DATA TO PROCESS:

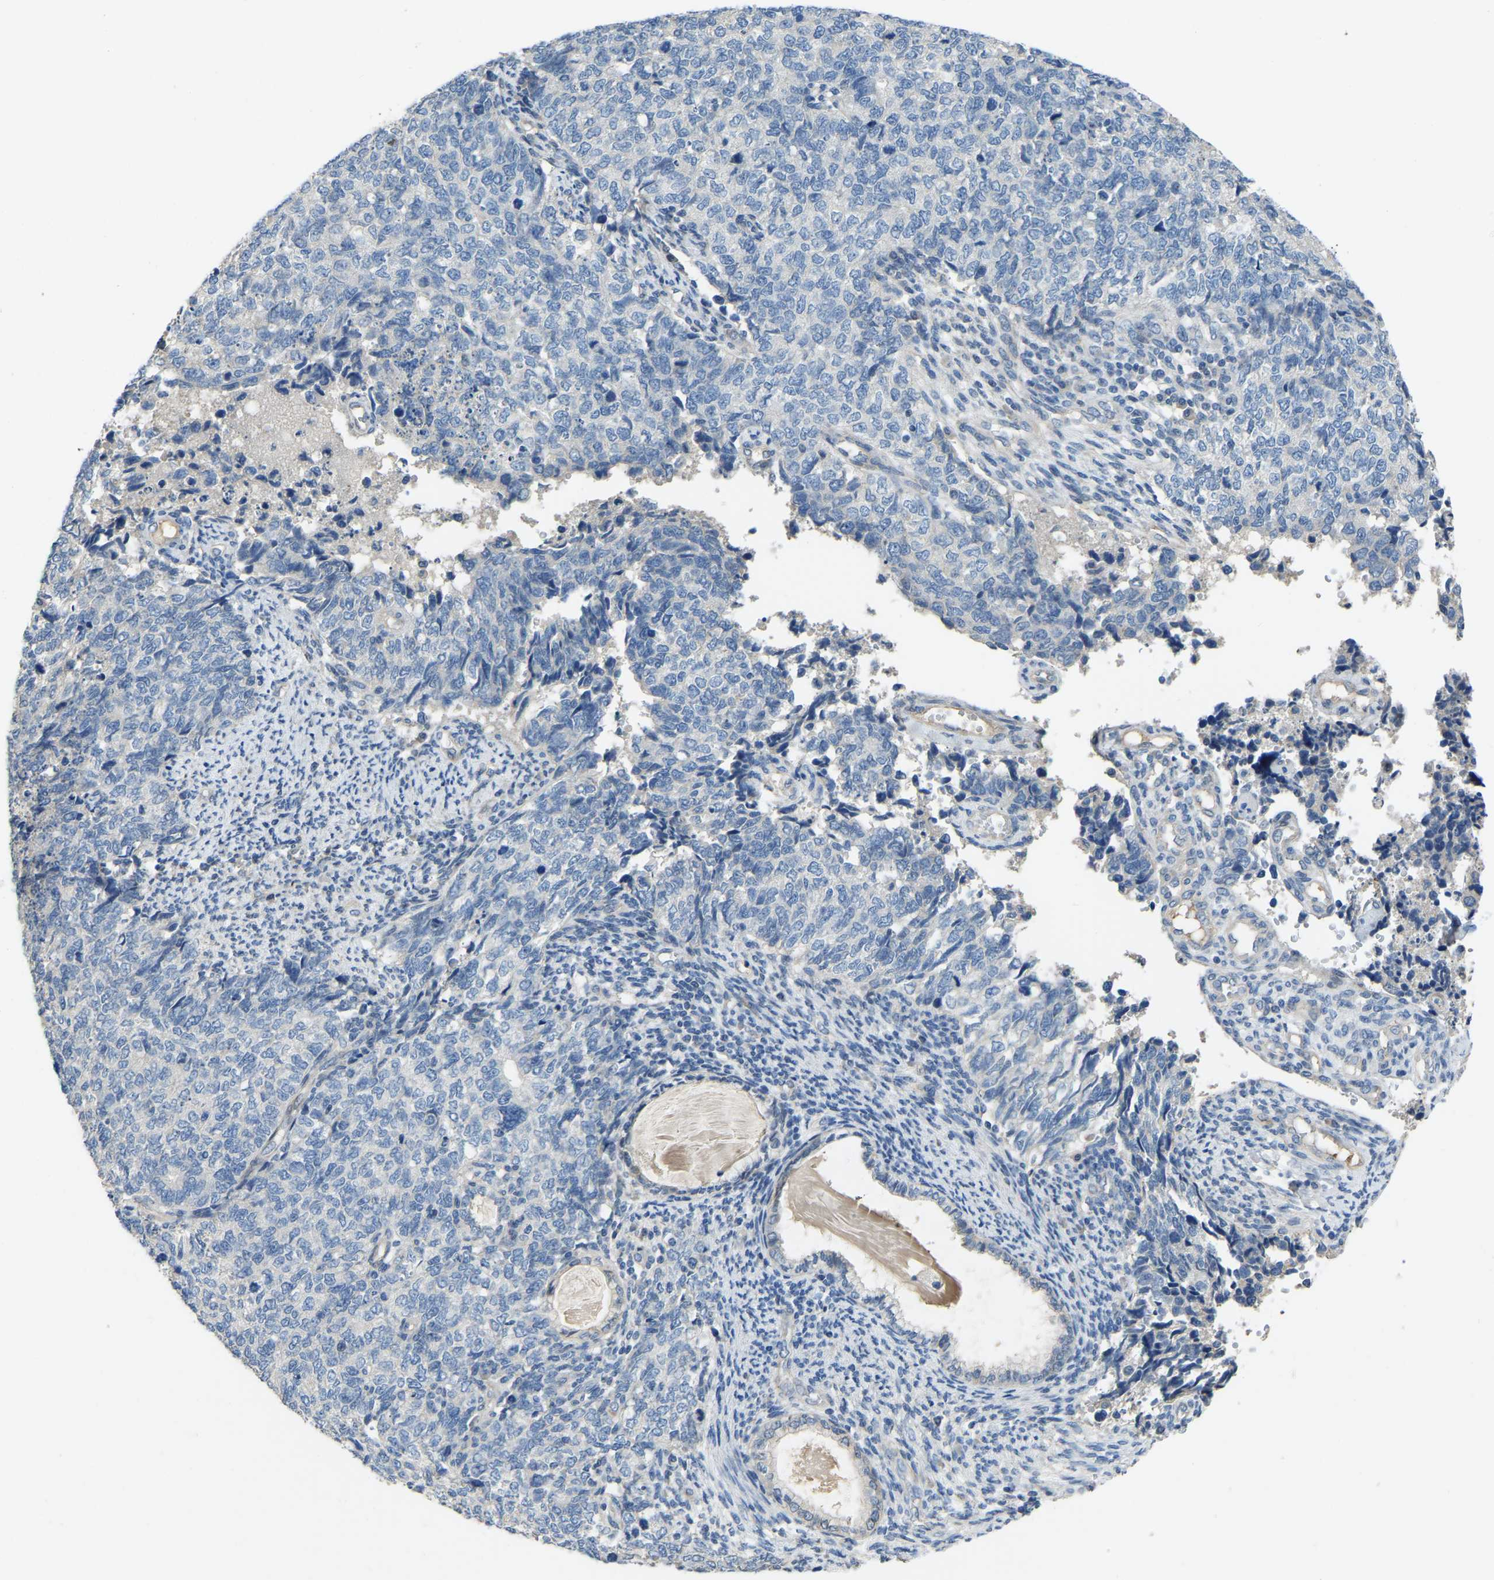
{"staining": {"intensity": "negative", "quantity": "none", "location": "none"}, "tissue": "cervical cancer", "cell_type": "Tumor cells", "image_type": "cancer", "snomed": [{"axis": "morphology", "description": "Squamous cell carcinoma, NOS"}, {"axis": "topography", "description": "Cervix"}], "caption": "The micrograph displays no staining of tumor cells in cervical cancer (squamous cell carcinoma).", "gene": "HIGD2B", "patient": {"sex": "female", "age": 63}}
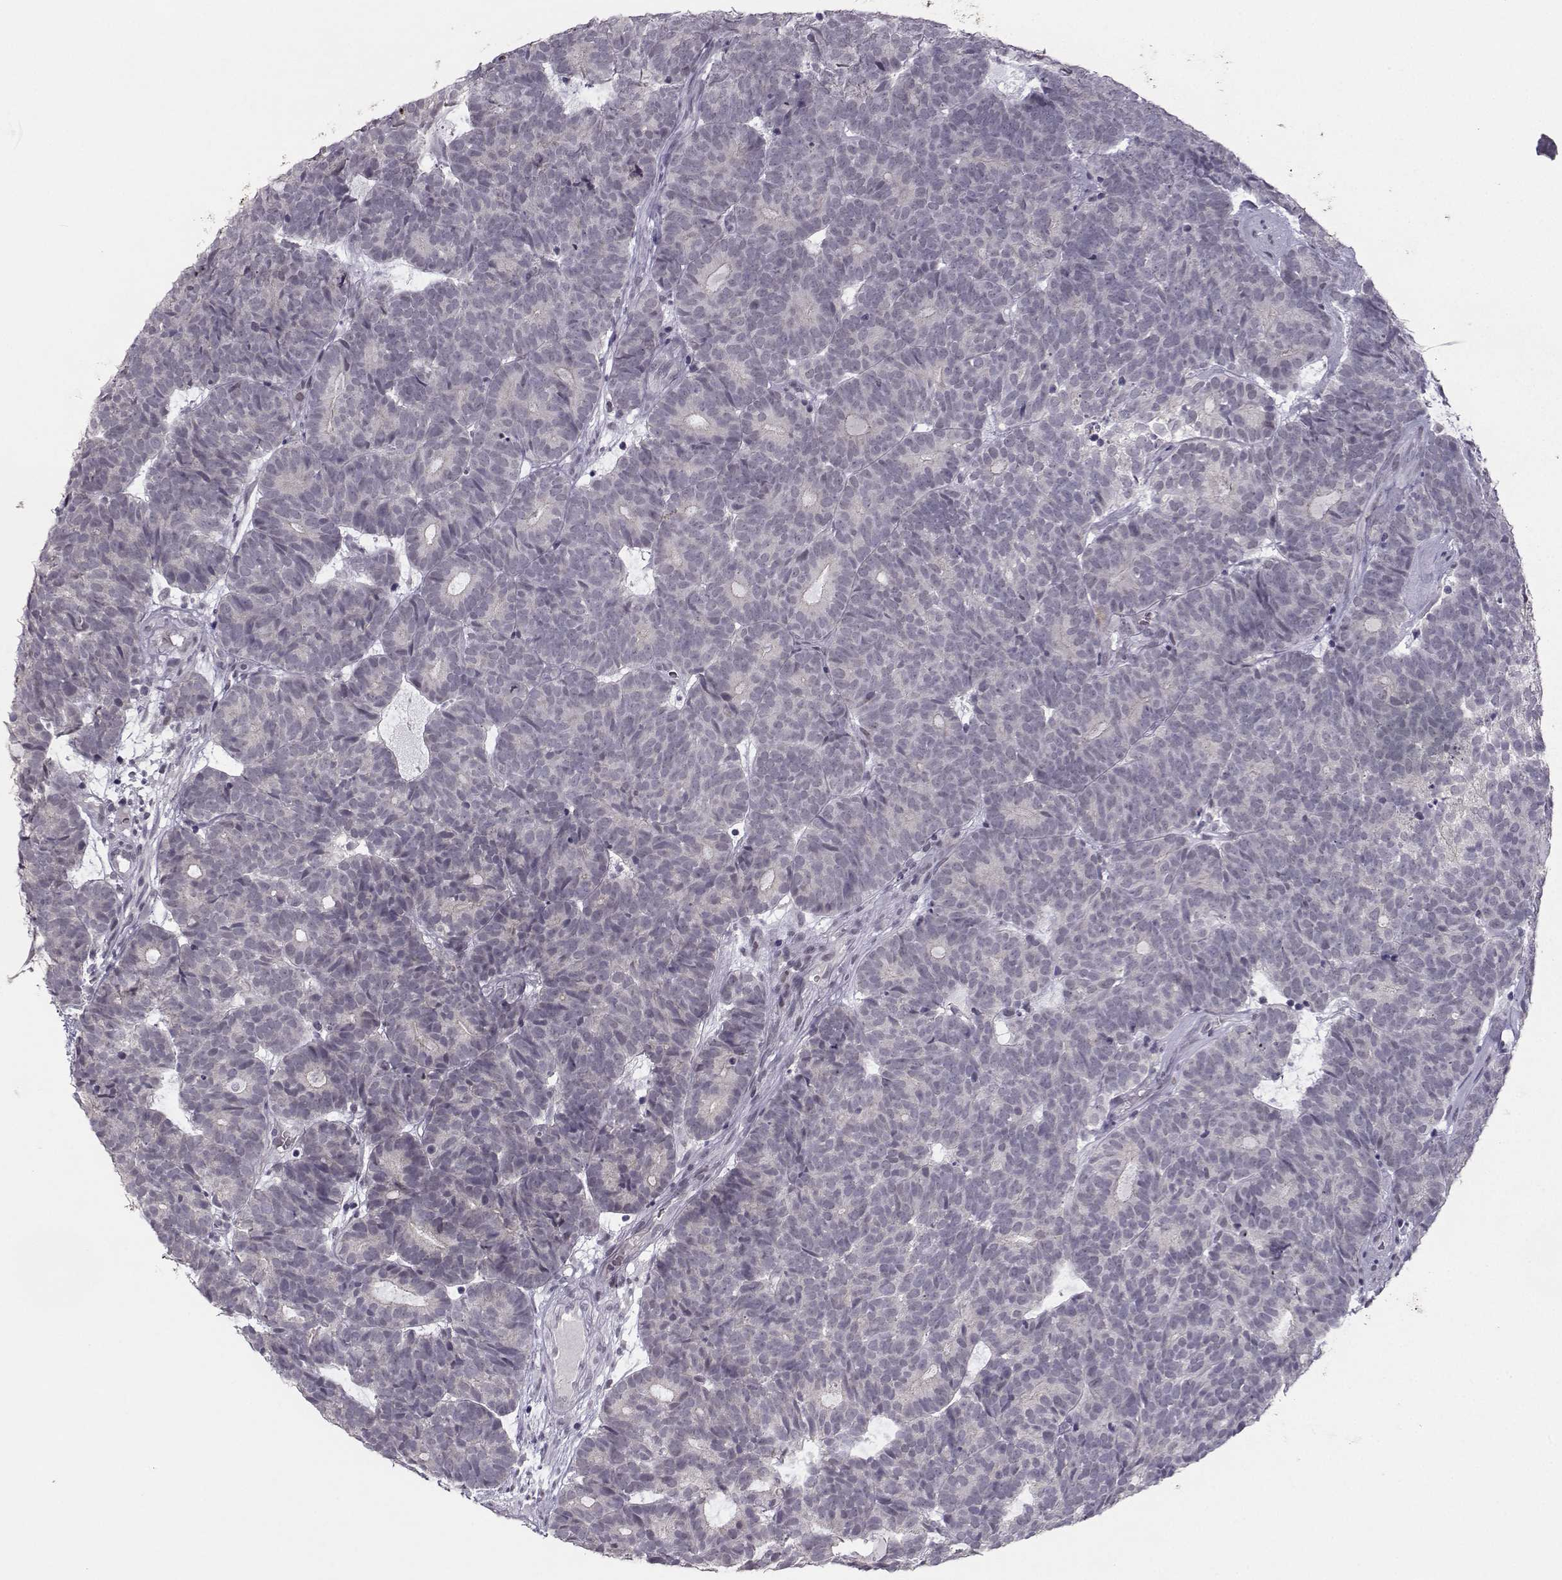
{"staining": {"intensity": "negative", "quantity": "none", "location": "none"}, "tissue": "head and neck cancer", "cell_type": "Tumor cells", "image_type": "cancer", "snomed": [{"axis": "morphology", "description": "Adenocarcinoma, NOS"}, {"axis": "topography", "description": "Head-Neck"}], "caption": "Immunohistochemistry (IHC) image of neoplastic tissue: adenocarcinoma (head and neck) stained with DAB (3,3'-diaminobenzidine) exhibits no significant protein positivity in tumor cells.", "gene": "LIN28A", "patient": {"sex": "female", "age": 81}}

...

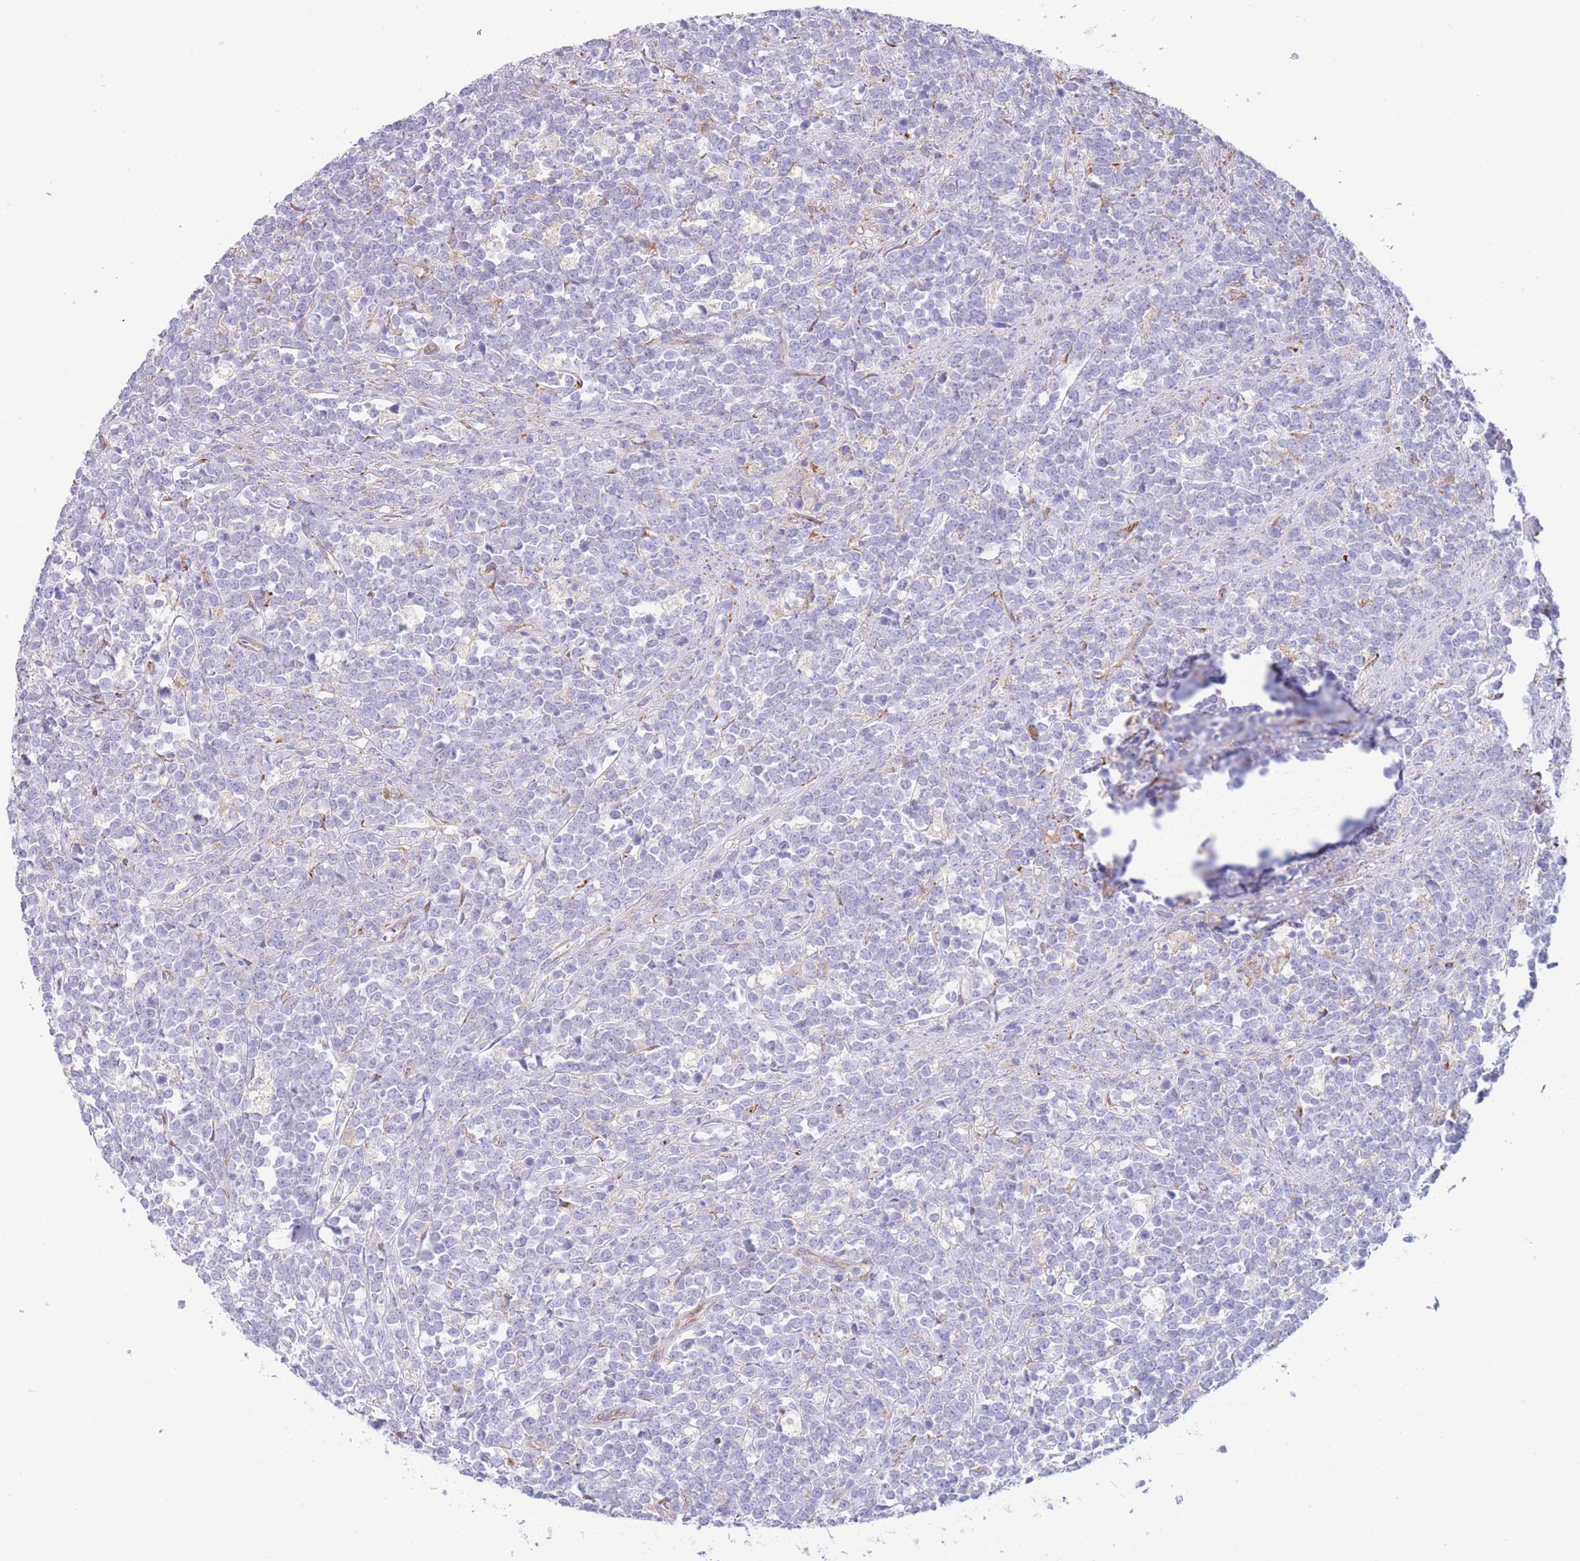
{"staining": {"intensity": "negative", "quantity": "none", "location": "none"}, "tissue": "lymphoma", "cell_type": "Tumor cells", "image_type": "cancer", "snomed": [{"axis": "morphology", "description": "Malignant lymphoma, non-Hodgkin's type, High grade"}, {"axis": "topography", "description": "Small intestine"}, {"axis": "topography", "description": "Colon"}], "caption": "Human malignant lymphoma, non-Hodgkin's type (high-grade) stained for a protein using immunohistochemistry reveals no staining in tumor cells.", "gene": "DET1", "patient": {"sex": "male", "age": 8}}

ABOUT THIS EXERCISE: For the material above, give again only the lines starting at the line that contains "micrograph displays no" and ending at the line that contains "(IHC) image of". Pictures do not belong in the copy.

TASK SOLUTION:
{"staining": {"intensity": "negative", "quantity": "none", "location": "none"}, "tissue": "cervical cancer", "cell_type": "Tumor cells", "image_type": "cancer", "snomed": [{"axis": "morphology", "description": "Squamous cell carcinoma, NOS"}, {"axis": "topography", "description": "Cervix"}], "caption": "The micrograph displays no staining of tumor cells in cervical cancer (squamous cell carcinoma).", "gene": "HIGD2B", "patient": {"sex": "female", "age": 63}}
{"staining": {"intensity": "negative", "quantity": "none", "location": "none"}, "tissue": "head and neck cancer", "cell_type": "Tumor cells", "image_type": "cancer", "snomed": [{"axis": "morphology", "description": "Adenocarcinoma, NOS"}, {"axis": "topography", "description": "Head-Neck"}], "caption": "Immunohistochemistry (IHC) image of neoplastic tissue: adenocarcinoma (head and neck) stained with DAB (3,3'-diaminobenzidine) exhibits no significant protein positivity in tumor cells.", "gene": "LIN28A", "patient": {"sex": "female", "age": 81}}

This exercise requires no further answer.